Kennington station is on the Northern line in London fare zones 1 and 2. It is between Waterloo (via Charing Cross) or Elephant & Castle (via Bank) to the north and Oval (towards Morden) or Nine Elms (towards Battersea Power Station) to the south. Train frequencies vary throughout the day but generally operate every 3–6 minutes between 05:37 and 00:33 northbound to Edgware, High Barnet or Mill Hill East via the Charing Cross or Bank branches and every 2–5 minutes between 06:01 and 00:46 southbound.

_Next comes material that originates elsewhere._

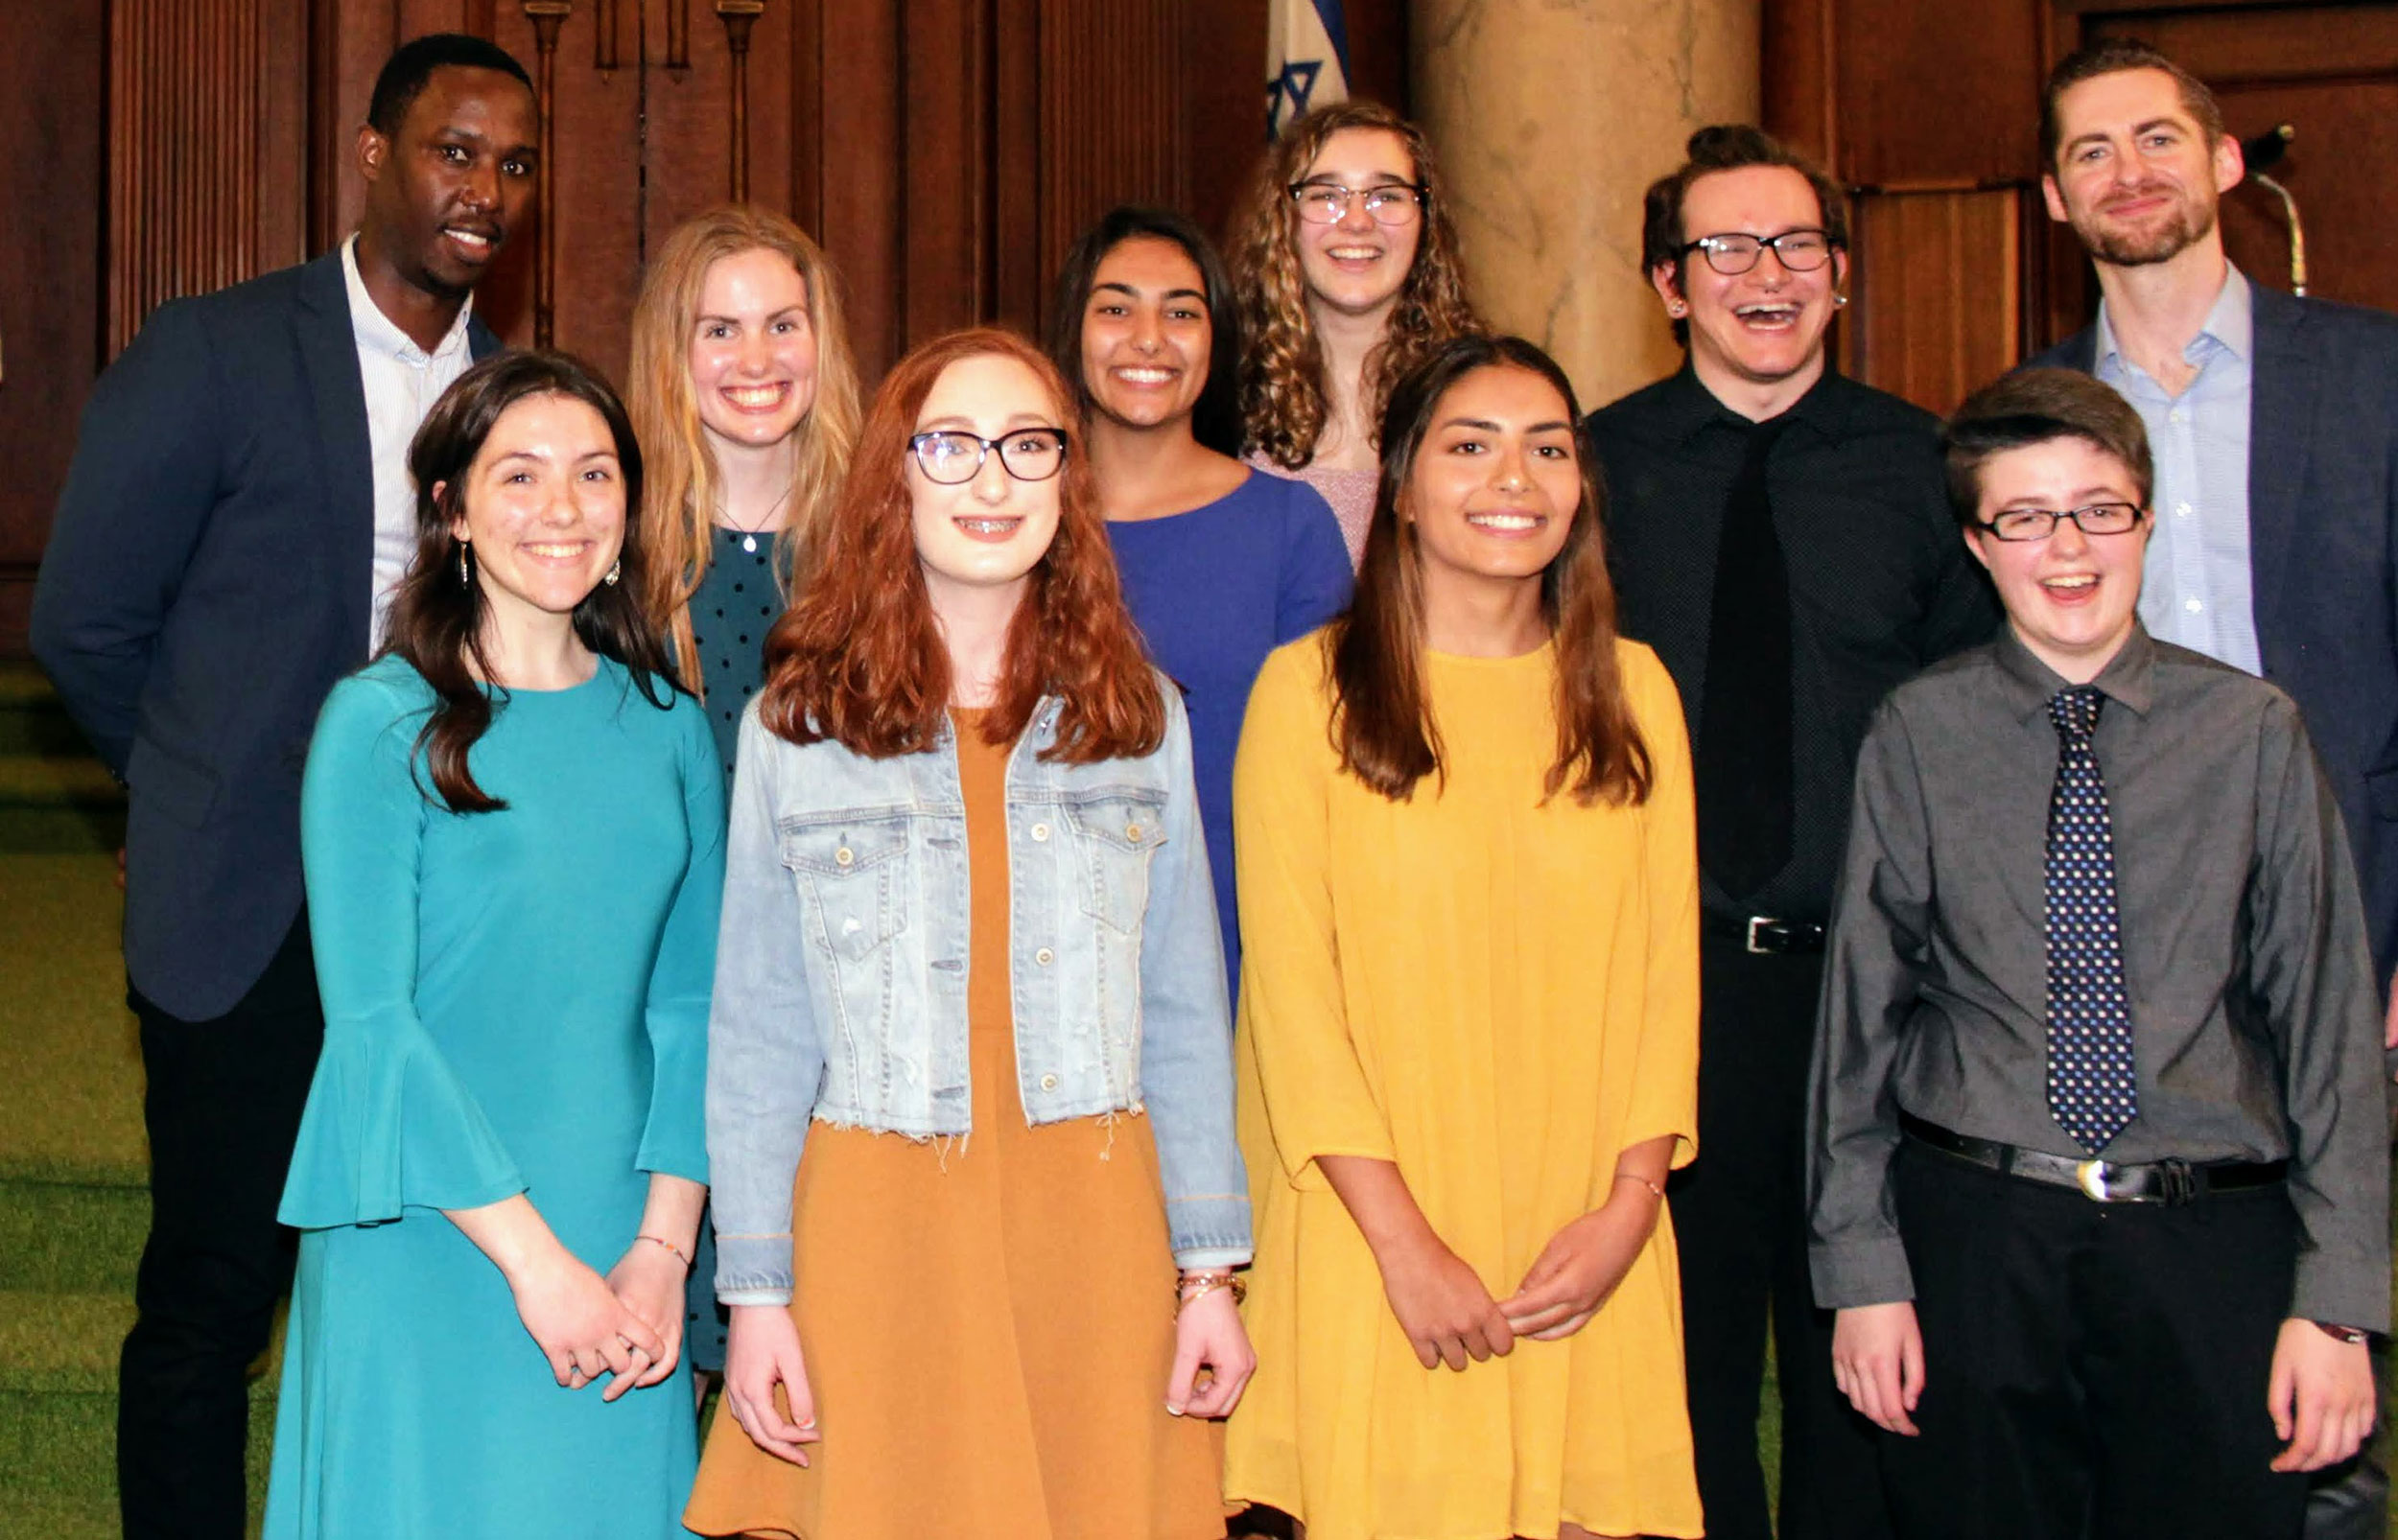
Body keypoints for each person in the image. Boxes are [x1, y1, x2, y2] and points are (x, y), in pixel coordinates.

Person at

For most of the day, Charing Cross branch trains generally run to or from Battersea Power Station, or start or terminate at Kennington, using the Kennington loop, while Bank branch trains all run to or from Morden. During Peak hours, there are some limited Charing Cross branch trains that also run to or from Morden. During Night Tube operations, all Charing Cross branch trains run to and from Morden, while the Bank and Battersea branches don't run Night Tube services.

| Preceding station | London Underground |  |  | Following station |
| Waterloo towards Edgware, Mill Hill East or High Barnet via Charing Cross |  | Northern line |  | Terminus |
Nine Elms towards Battersea Power Station
Oval towards Morden
Elephant & Castle towards Edgware, Mill Hill East or High Barnet via Bank

==Connections==
London Bus routes 133, 155, 333 and 415 with night routes N133 and N155 serve the station.